A field study in a real supermarket demonstrated surprising results. The new design induced shoppers to spend more than the normal design. Not only did they spend more money they bought more items. Not only more items but more unique items. The trolley seemed to induce “impulse purchases”. Only the buying of "stockpile" products did not change.
Not Just the Senses but the Body
It seems that my idea of perception was incomplete. Our perception is not just influenced by our traditional senses. It can also be affected the muscles that we use. There is, in fact, a large literature in psychology on the impact of using the biceps or the triceps. In one study respondents were asked to evaluate Chinese characters. They could not speak Chinese so the ideographs were meaningless. Half the characters were assessed whilst pressing down on the table with the palms of the hands. The other half with the hands pressing upwards on the underside of the table. Pressing down activates the triceps, pressing up the biceps. With the biceps engaged identical characters were evaluated more positively.

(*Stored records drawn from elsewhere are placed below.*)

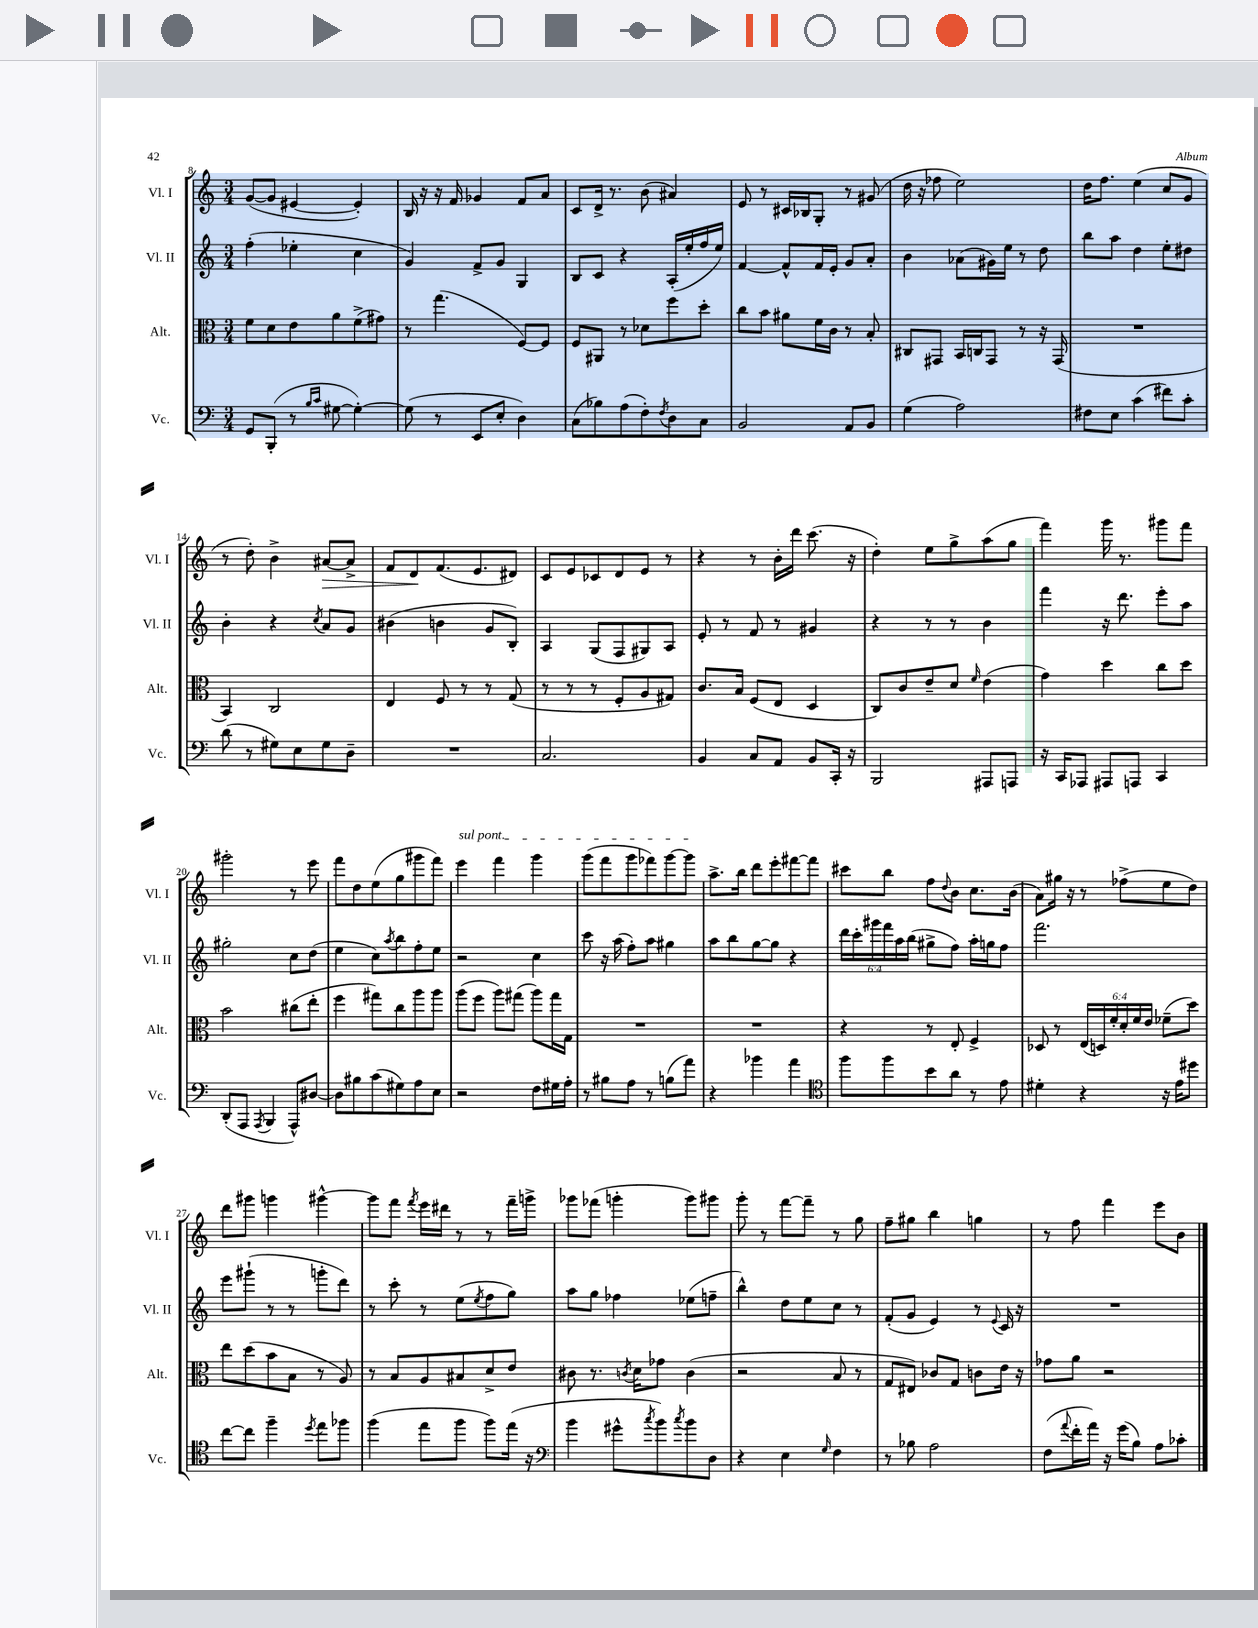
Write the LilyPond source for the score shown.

<<
\new StaffGroup <<
\new Staff = "s0" \with { instrumentName = "Vl. I" shortInstrumentName = "Vl. I" } {
    \clef treble \key c \major \numericTimeSignature \time 3/4
    g'8~( g'8 eis'4~ eis'4-.) |
    b16 r16 r16 f'16 ges'4 f'8 a'8 |
    c'8 d'16-> r8. b'8( ais'4) |
    e'8 r8 cis'16 bes16 g8-. r8 gis'8( |
    d''16 r16 fes''8 e''2) |
    d''16 f''8. e''4( c''8 g'8 |
    r8 d''8-.) b'4-> ais'8~\> ais'8-> |
    f'8 d'8\! f'8.( e'8. dis'8) |
    c'8 e'8 ces'8 d'8 e'8 r8 |
    r4 r8 b'16-. d'''16 c'''8.( r16 |
    d''4-.) e''8 g''8-> a''8( g''8 |
    f'''4) g'''16 r8. gis'''8 f'''8 |
    gis'''2-. r8 e'''8 |
    f'''8 d''8 e''8( g''8 gis'''8 f'''8) |
    \once \override TextSpanner.bound-details.left.text = \markup { \italic "sul pont." } e'''4\startTextSpan f'''4 g'''4 |
    g'''8( f'''8 g'''8 fes'''8) g'''8~ g'''8\stopTextSpan |
    a''8.-> b''16 d'''8 e'''8-. fis'''8~ fis'''8 |
    cis'''8 b''8 f''8 \appoggiatura { d''8 } b'8 c''8. b'16( |
    a'8) gis''16 r16 r8 fes''8->( e''8 d''8) |
    d'''8 gis'''8 g'''4 gis'''4~-^ |
    gis'''8 f'''8 \acciaccatura { f'''8 } e'''16 dis'''16 r8 r8 f'''16-- g'''16-> |
    ges'''8 fes'''8( g'''4-. g'''8) gis'''8 |
    g'''8-. r8 f'''8~ f'''8-- r8 g''8 |
    f''8-- gis''8 b''4 g''4 |
    r8 f''8 f'''4 e'''8 b'8 \bar "|." |
}
\new Staff = "s1" \with { instrumentName = "Vl. II" shortInstrumentName = "Vl. II" } {
    \clef treble \key c \major \numericTimeSignature \time 3/4 \override Staff.TupletNumber.text = #tuplet-number::calc-fraction-text
    f''4-.( ees''4-. c''4 |
    g'4) f'8-> g'8 g4 |
    b8 c'8 r4 a16-.( e''16-. f''16 e''16) |
    f'4~ f'8-^ f'16 e'16-. g'8 a'8-. |
    b'4 aes'8( gis'16) e''16 r8 d''8 |
    b''8 a''8 d''4 e''8-. dis''8 |
    b'4-. r4 \acciaccatura { c''8 } a'8 g'8 |
    bis'4( b'4 g'8 b8-.) |
    a4 g8( f8 gis8) a8 |
    e'8-. r8 f'8 r8 gis'4 |
    r4 r8 r8 b'4 |
    f'''4 r16 d'''8. e'''8-. a''8 |
    gis''2-. c''8 d''8( |
    e''4 c''8) \acciaccatura { a''8 } b''8 f''8-. e''8 |
    r2 c''4 |
    c'''8 r16 a''16( f''8-.) a''8 gis''4 |
    a''8 b''8 g''8~ g''8 r4 |
    \tuplet 6/4 { d'''16 c'''16-. gis'''16 f'''16 a''16 b''16( } gis''8-> f''8) a''16-. g''16 f''8 |
    f'''2. |
    e'''8 gis'''8-!( r8 r8 g'''8-. d'''8) |
    r8 c'''8-. r8 e''8( \acciaccatura { e''8 } f''8 g''8) |
    a''8 g''8 fes''4 ees''8( f''8-- |
    b''4-^) d''8 e''8 c''8 r8 |
    f'8-.( g'8 e'4) r8 \appoggiatura { e'8 } c'16 r16 |
    R2. \bar "|." |
}
\new Staff = "s2" \with { instrumentName = "Alt." shortInstrumentName = "Alt." } {
    \clef alto \key c \major \numericTimeSignature \time 3/4 \override Staff.TupletNumber.text = #tuplet-number::calc-fraction-text
    f'8 d'8 e'8 a'8 f'8->( gis'8) |
    r8 g''4.( f8~) f8 |
    f8 ais,8 r8 des'8 f''8 d''8-. |
    c''8 b'8 ais'8 f'16 c'16 r8 b8-. |
    cis8 gis,8 b,16 c16 gis,8 r8 r16 gis,16( |
    R2. |
    b,4) c2 |
    e4 f8 r8 r8 g8( |
    r8 r8 r8 f8-. a8 gis8) |
    c'8. b16 f8( e8 d4 |
    c8) c'8 e'8-- d'8 \grace { f'16 } e'4( |
    g'4) d''4 c''8 d''8 |
    b'2 cis''8( e''8-. |
    f''4 gis''8) c''8 a''8 a''8 |
    a''8( f''8 a''8) gis''8( a''8) gis''16 g16 |
    R2. |
    R2. |
    r4 r8 e8-. f4-> |
    des8 r8 \tuplet 6/4 { e16( d16) f'16-. d'16-. f'16 e'16 } fes'8--( d''8) |
    e''8 d''8( b'8 b8 r8 a8) |
    r8 b8 a8 bis8 d'8-> e'8 |
    cis'8 r8. \acciaccatura { c'8 } d'16 ges'8 c'4( |
    r2 b8 r8 |
    g8 eis8) ces'8 g8 c'8 e'16 r16 |
    ges'8 a'8 r2 \bar "|." |
}
\new Staff = "s3" \with { instrumentName = "Vc." shortInstrumentName = "Vc." } {
    \clef bass \key c \major \numericTimeSignature \time 3/4
    g,8 b,,8-.( r8 \grace { b16 c'16 } gis8~ gis4~-.) |
    gis8( r8 e,8 e8-. d4) |
    c8( bes8) a8( f8-.) \acciaccatura { f8 } d8 c8 |
    b,2 a,8 b,8 |
    g4( a2) |
    fis8 e8 c'4( fis'8) c'8-. |
    d'8( r8 gis8) e8 gis8 d8-- |
    R2. |
    c2. |
    b,4 c8 a,8 b,8 c,16-. r16 |
    b,,2 ais,,8 a,,8 |
    r16 c,16 aes,,8 ais,,8 a,,8 c,4 |
    d,8-.( a,,8 \acciaccatura { a,,8 } b,,4 a,,8-^) dis8~ |
    dis8 bis8 c'8( gis8) a8 e8 |
    r2 f8 gis16 a16-. |
    r8 bis8 a8 r8 b8( a'8) |
    r4 bes'4 a'4 |
    \clef tenor f''8 f''8 b'8 a'8 r8 e'8 |
    dis'4-. r4 r16 e'16 dis''8 |
    c''8~ c''8 f''4-- \acciaccatura { d''8 } e''8 fes''8 |
    f''4( e''8 f''8 f''8) e''16( r16 |
    \clef bass b'4 gis'8-^ \acciaccatura { c''8 } b'8) \acciaccatura { c''8 } b'8 d8 |
    r4 e4 \grace { g16 } f4 |
    r8 bes8 a2 |
    f8( \appoggiatura { a'8 } f'16-. a'16) r16 g'16( b8) a8 ces'8-. \bar "|." |
}
>>
>>
\layout { \context { \Score currentBarNumber = #8 } }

Researchers suggested that this is due again to the associations within our memory. The biceps are used to draw things towards us. We use the biceps to bring food to our mouths. We use the biceps to draw those that we love to ourselves. The triceps are associated with “pushing things away”. The “wheel barrow handles” were shown to activate the biceps.
I had missed a key piece of the puzzle. In building up our virtual reality worlds we use all inputs including our bodies. We cannot help but to associate different actions with our past experiences. It is not only about integrating our sense of touch. It is about the whole of our bodies.
Adapting the World for Third ( and Fourth) Agers.
Shopping trolleys are an interesting indicator of the ageing world. Shops know they need to change them. The depth of the trolleys are being reduced. This allows older people to more easily reach their shopping. Retailers are experimenting with trolleys that have more support for older shoppers. Rolling wheels are redesigned to make trolleys more stable. Self- scanning guns are built in to trolleys. Scanning is giving more power to shoppers of all ages to control their expenditure. In some German stores magnifying glasses have been attached to the handle. The arrival of the Third and Fourth Age shoppers is driving the evolution of something as prosaic as the shopping trolley.